Des familles effrayées se sont cachées dans les buissons pendant des jours et ont dû parcourir des kilomètres pour se mettre en sécurité. « Les récits des survivants sont horribles. De nombreuses personnes rencontrées par la Commission ont été victimes d’attaques répétées. Dans le même temps, les personnes responsables des crimes sont en liberté »,  a fait valoir l’un des experts, Andrew Clapham.

Une liste confidentielle de responsables présumés des crimes

Ces témoignages confirment des informations sur des attaques généralisées contre des civils recueillies l’année dernière dans plusieurs États, notamment dans le sud de l’État d’Unité, où des responsables gouvernementaux ont mené les attaques. Les conflits dans l’État du Nil supérieur et dans le nord de l’État de Jonglei ont impliqué de multiples groupes armés, avec une réponse minimale de l’État, malgré des mois d’attaques généralisées contre la population civile.

Les exécutions extrajudiciaires se sont également poursuivies, impliquant de hauts responsables de l’État, qui ont bénéficié de l’impunité même lorsque les crimes ont été filmés. Mais la Commission continue d’identifier les personnes responsables de crimes graves.

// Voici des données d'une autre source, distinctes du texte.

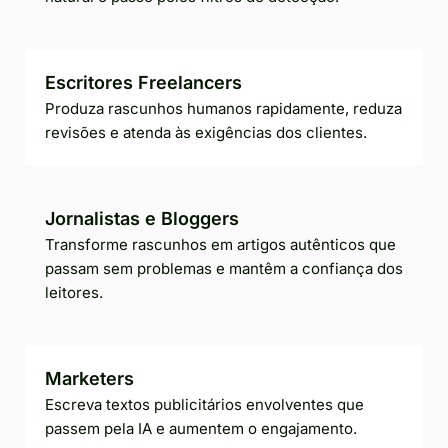
Escritores Freelancers
Produza rascunhos humanos rapidamente, reduza
revisões e atenda às exigências dos clientes.
Jornalistas e Bloggers
Transforme rascunhos em artigos autênticos que
passam sem problemas e mantêm a confiança dos
leitores.
Marketers
Escreva textos publicitários envolventes que
passem pela IA e aumentem o engajamento.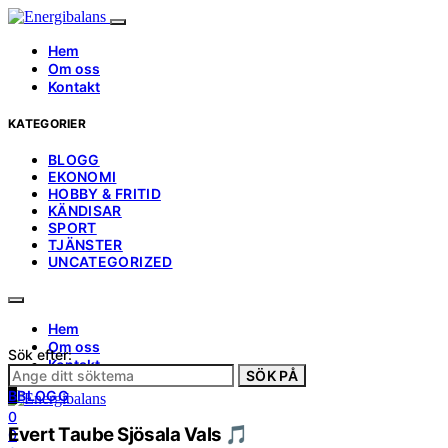
Hem
Om oss
Kontakt
KATEGORIER
BLOGG
EKONOMI
HOBBY & FRITID
KÄNDISAR
SPORT
TJÄNSTER
UNCATEGORIZED
Hem
Om oss
Sök efter:
Kontakt
SÖK PÅ
B
BLOGG
0
Evert Taube Sjösala Vals 🎵
0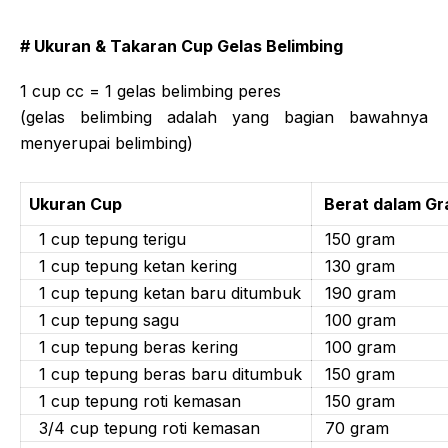
# Ukuran & Takaran Cup Gelas Belimbing
1 cup cc = 1 gelas belimbing peres
(gelas belimbing adalah yang bagian bawahnya
menyerupai belimbing)
Ukuran Cup
Berat dalam Gr
1 cup tepung terigu
150 gram
1 cup tepung ketan kering
130 gram
1 cup tepung ketan baru ditumbuk
190 gram
1 cup tepung sagu
100 gram
1 cup tepung beras kering
100 gram
1 cup tepung beras baru ditumbuk
150 gram
1 cup tepung roti kemasan
150 gram
3/4 cup tepung roti kemasan
70 gram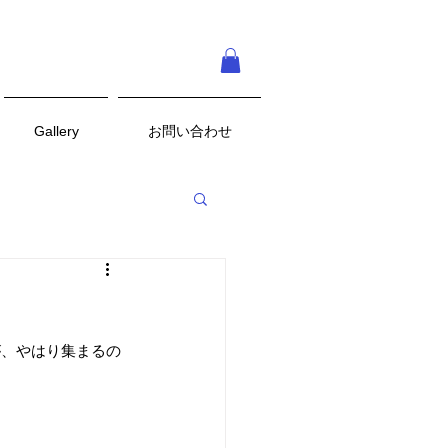
Gallery
お問い合わせ
が、やはり集まるの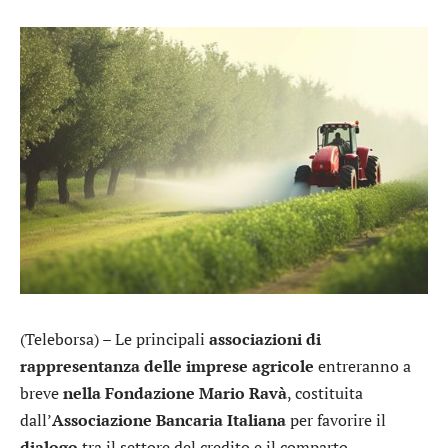
(Teleborsa) – Le principali
associazioni di
rappresentanza delle imprese agricole
entreranno a
breve
nella Fondazione Mario Ravà
, costituita
dall’
Associazione Bancaria Italiana
per favorire il
dialogo
tra il settore del credito e il comparto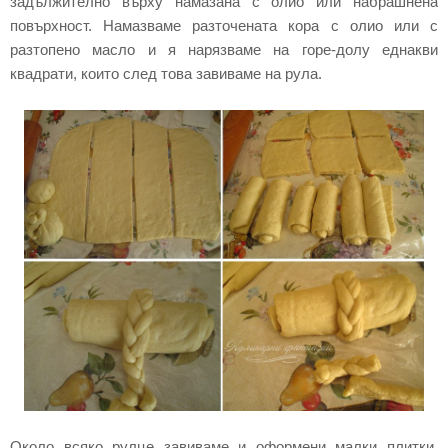
задължително върху намазана с олио или набрашнена
повърхност. Намазваме разточената кора с олио или с
разтопено масло и я нарязваме на горе-долу еднакви
квадрати, които след това завиваме на рула.
Около всяко рулце завиваме и оформени малки плитки.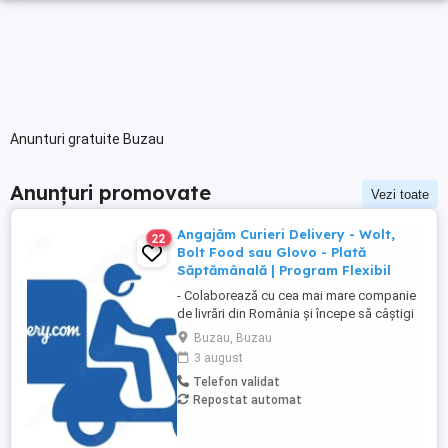
Anunturi gratuite Buzau
Anunțuri promovate
Vezi toate
Angajăm Curieri Delivery - Wolt,
22
Bolt Food sau Glovo - Plată
Săptămânală | Program Flexibil
- Colaborează cu cea mai mare companie
de livrări din România și începe să câștigi
rapid! - Cerințe: Minim 18 ani Mijloc de
Buzau, Buzau
transport propriu (mașină, scuter,
3 august
motocicletă sau bicicletă) Telefon mobil
Telefon validat
cu acces la internet - Ce oferim: Plată
Repostat automat
săptămânală, fără întârzieri Bonusuri
atractive ...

Elle tient toujours une liste confidentielle de noms et préserve les preuves à leur encontre qui pourraient être utilisées pour de futures poursuites par la Cour hybride ou d’autres mécanismes appropriés de reddition des comptes. « Nous identifierons certaines personnes qui portent la responsabilité de certains événements couverts par notre rapport dans le prochain rapport destiné aux Nations Unies, et nous espérons que le gouvernement prendra des mesures pour qu’elles rendent des comptes », a fait remarquer M. Clapham.

Les experts de la Commission présenteront son rapport sur la situation des droits de l’homme au Soudan du Sud au Conseil des droits de l’homme des Nations Unies en mars 2023, à Genève.